→ Brief A
In the film review below, what does the writer call a terrific metaphor used by the film?
→ Brief B
Return the part of the film review from "This story draws" to "con di (2019)", copied word for word.

→ Document text
This story draws you in, feels realistic and not like a Hollywood "tear jerker" or romantic fantasy. Two outsiders meet by chance, friendship evolves into love, of course with challenges ahead. The couples connection feels authentic. Issues of social and family expectations also evolve. But doesn't love involve a range of emotions and introduce many new experiences, adding to life's colour and adventure? But is "true love" really different to other forms of love? If such a construct could be reality based, I suspect this story portrays something like it. Love cannot be measured objectively and yet it is a very real experience for many/most of us; perhaps life's greatest adventure! Life on the line is a terrific metaphor used by this film. It totally captivated me and left me feeling I had just experienced something wonderful; 10/10!
Thua me con di (2019)
Brilliant!

→ Supplied data
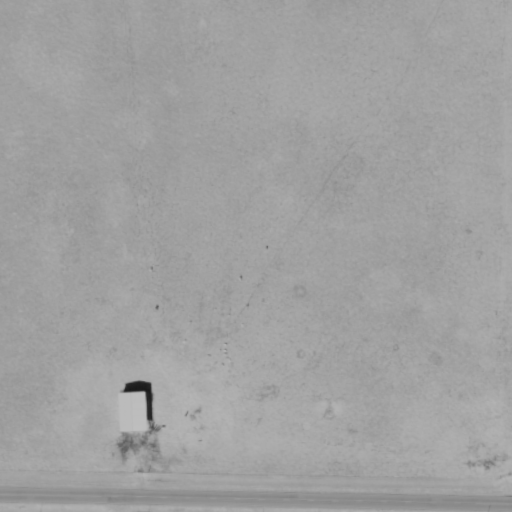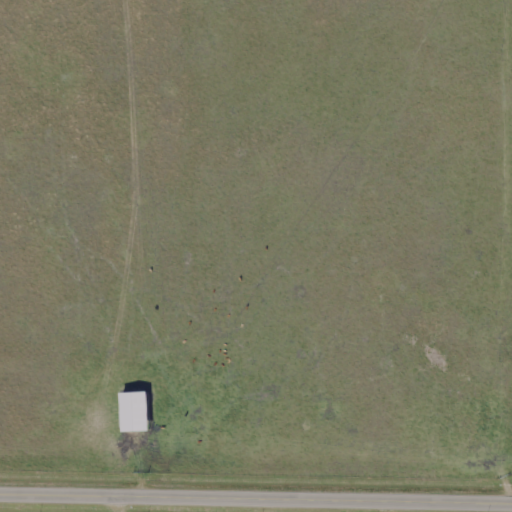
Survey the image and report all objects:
building: (132, 413)
road: (256, 493)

→ Problem solution A
Life on the line.

→ Problem solution B
This story draws you in, feels realistic and not like a Hollywood "tear jerker" or romantic fantasy. Two outsiders meet by chance, friendship evolves into love, of course with challenges ahead. The couples connection feels authentic. Issues of social and family expectations also evolve. But doesn't love involve a range of emotions and introduce many new experiences, adding to life's colour and adventure? But is "true love" really different to other forms of love? If such a construct could be reality based, I suspect this story portrays something like it. Love cannot be measured objectively and yet it is a very real experience for many/most of us; perhaps life's greatest adventure! Life on the line is a terrific metaphor used by this film. It totally captivated me and left me feeling I had just experienced something wonderful; 10/10!
Thua me con di (2019)